▶ LIST OF TASKS:
**1.** Reproduce the part of the abstract on band gap modulation in zirconium-based MOFs that lies between "[1] M. Taddei, Coord." and "48, 3349-3359 (2019)", inclusive.
**2.** Translate this sentence from the abstract on band gap modulation in zirconium-based MOFs into Spanish: "The resulting defect-engineered MOFs display systematically smaller band gap than the pristine material, where defects are compensated by formic acid."
**3.** List every journal named in the reference list of the abstract on band gap modulation in zirconium-based MOFs, using the abbreviations given there.

== STUDY TEXT

Band gap modulation of zirconium-based metal-organic frameworks by defect engineering
Marco Taddei
Energy Safety Research Institute, Swansea University, Fabian Way, Swansea, SA1 8EN, UK
The ability of Zr-based MOFs to withstand the presence of large amounts of defects, while retaining most of their “trademark” stability, is promoting the development of new approaches to fine tune their physical-chemical properties through defect engineering [1]. Of particular interest is the possibility to easily introduce a vast range of functionalised monocarboxylates as compensating groups at missing-cluster defective sites, either by post-synthetic exchange [2] [3] or by modulated synthesis [4]. This, in principle, affords access to a much larger chemical space than the classical method involving incorporation of modified linkers in the framework.
Drawing inspiration from the classical approach of using 2-aminoterephthalic acid as a linker to reduce the band gap of UiO-66, we have recently developed a strategy to tune the photochemical properties of the prototypical Zr-based MOF UiO-66 by post-synthetic introduction of amino functionalised benzoic acids (ABAs) at defective sites. The resulting defect-engineered MOFs display systematically smaller band gap than the pristine material, where defects are compensated by formic acid. The influence of the position and number of amino functional groups on the electronic structure of the framework was also investigated with the aid of density functional theory calculations, showing that introduction of ABAs shrinks the band gap by shifting the valence band to higher energy, in a similar fashion to what observed when 2-aminoterephthalic acid is introduced in the framework as a linker. Photochemical activity was probed by dye degradation tests in water and photocatalytic CO2 reduction, showing improved performance for the defect-engineered materials. This work provides proof of concept that a simple defect engineering strategy, involving inexpensive and commercially available reagents, can be employed to systematically tune the photochemical properties of UiO-66 and is a powerful and versatile alternative to classical linker modification.
[1] M. Taddei, Coord. Chem. Rev., 343, 1-24 (2017)
[2] G. C. Shearer, J. G. Vitillo, S. Bordiga, S. Svelle, U. Olsbye, K. P. Lillerud, Chem. Mater., 28, 7190-7193 (2016)
[3] A. Koutsianos, E. Kazimierska, A. R. Barron, M. Taddei, E. Andreoli, Dalton Trans., 48, 3349-3359 (2019)
[4] X. Feng, H. S. Jena, K. Leus, G. Wang, J. Ouwehand, P. Van Der Voort, J. Catal., 365, 36-42 (2018)

====
== MATERIAL SHOWN

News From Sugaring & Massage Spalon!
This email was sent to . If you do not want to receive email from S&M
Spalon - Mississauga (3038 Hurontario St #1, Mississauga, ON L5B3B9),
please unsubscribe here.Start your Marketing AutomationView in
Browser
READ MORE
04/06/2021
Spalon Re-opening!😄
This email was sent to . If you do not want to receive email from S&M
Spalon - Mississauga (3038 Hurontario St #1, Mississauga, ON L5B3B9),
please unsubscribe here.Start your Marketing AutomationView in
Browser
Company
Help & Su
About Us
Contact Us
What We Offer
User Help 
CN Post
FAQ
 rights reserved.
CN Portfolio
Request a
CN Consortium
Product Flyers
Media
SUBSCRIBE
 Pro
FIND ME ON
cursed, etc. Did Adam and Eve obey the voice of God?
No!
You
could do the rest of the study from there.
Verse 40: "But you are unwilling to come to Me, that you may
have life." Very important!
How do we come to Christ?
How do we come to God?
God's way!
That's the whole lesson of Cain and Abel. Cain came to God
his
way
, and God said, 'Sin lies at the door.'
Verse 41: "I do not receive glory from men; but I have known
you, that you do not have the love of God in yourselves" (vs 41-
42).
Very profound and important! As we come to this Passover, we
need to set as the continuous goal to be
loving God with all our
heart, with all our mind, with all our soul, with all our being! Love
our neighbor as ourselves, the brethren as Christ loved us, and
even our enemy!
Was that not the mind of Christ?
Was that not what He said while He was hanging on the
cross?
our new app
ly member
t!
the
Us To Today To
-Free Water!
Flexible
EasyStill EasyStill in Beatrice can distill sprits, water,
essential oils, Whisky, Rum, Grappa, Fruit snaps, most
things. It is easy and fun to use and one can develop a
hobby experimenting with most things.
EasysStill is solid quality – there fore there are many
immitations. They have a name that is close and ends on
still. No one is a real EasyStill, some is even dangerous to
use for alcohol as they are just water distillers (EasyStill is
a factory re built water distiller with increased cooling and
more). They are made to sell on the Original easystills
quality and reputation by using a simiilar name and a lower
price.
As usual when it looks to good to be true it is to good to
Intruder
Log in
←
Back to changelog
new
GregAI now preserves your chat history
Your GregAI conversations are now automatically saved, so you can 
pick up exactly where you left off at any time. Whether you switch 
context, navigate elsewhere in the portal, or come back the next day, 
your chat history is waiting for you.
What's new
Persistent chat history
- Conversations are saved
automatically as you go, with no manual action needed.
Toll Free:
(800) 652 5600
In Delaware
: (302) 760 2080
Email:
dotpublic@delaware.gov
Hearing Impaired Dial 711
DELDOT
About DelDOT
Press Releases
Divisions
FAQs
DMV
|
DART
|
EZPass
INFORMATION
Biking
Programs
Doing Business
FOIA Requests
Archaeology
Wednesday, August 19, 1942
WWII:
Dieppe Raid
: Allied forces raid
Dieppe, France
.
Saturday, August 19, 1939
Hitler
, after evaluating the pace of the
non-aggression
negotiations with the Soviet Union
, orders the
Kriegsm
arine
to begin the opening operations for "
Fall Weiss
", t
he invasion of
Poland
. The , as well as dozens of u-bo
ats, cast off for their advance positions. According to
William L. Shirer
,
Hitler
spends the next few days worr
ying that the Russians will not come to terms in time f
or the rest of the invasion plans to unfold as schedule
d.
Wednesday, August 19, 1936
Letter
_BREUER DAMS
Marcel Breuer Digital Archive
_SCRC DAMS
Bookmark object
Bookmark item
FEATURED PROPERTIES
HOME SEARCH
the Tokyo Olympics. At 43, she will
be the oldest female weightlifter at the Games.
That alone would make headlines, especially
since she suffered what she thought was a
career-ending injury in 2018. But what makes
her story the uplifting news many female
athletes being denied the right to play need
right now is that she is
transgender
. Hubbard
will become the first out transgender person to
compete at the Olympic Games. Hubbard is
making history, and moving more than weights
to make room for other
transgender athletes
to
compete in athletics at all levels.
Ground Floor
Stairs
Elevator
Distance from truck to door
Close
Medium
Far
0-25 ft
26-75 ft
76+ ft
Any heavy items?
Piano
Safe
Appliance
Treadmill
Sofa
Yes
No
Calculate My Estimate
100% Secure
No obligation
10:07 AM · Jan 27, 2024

====

▶ SOLUTIONS TO THE TASKS:
**1.**
[1] M. Taddei, Coord. Chem. Rev., 343, 1-24 (2017)
[2] G. C. Shearer, J. G. Vitillo, S. Bordiga, S. Svelle, U. Olsbye, K. P. Lillerud, Chem. Mater., 28, 7190-7193 (2016)
[3] A. Koutsianos, E. Kazimierska, A. R. Barron, M. Taddei, E. Andreoli, Dalton Trans., 48, 3349-3359 (2019)

**2.** Los MOF resultantes, modificados mediante ingeniería de defectos, muestran sistemáticamente una banda prohibida más pequeña que el material prístino, en el que los defectos están compensados por ácido fórmico.

**3.**
Coord. Chem. Rev.
Chem. Mater.
Dalton Trans.
J. Catal.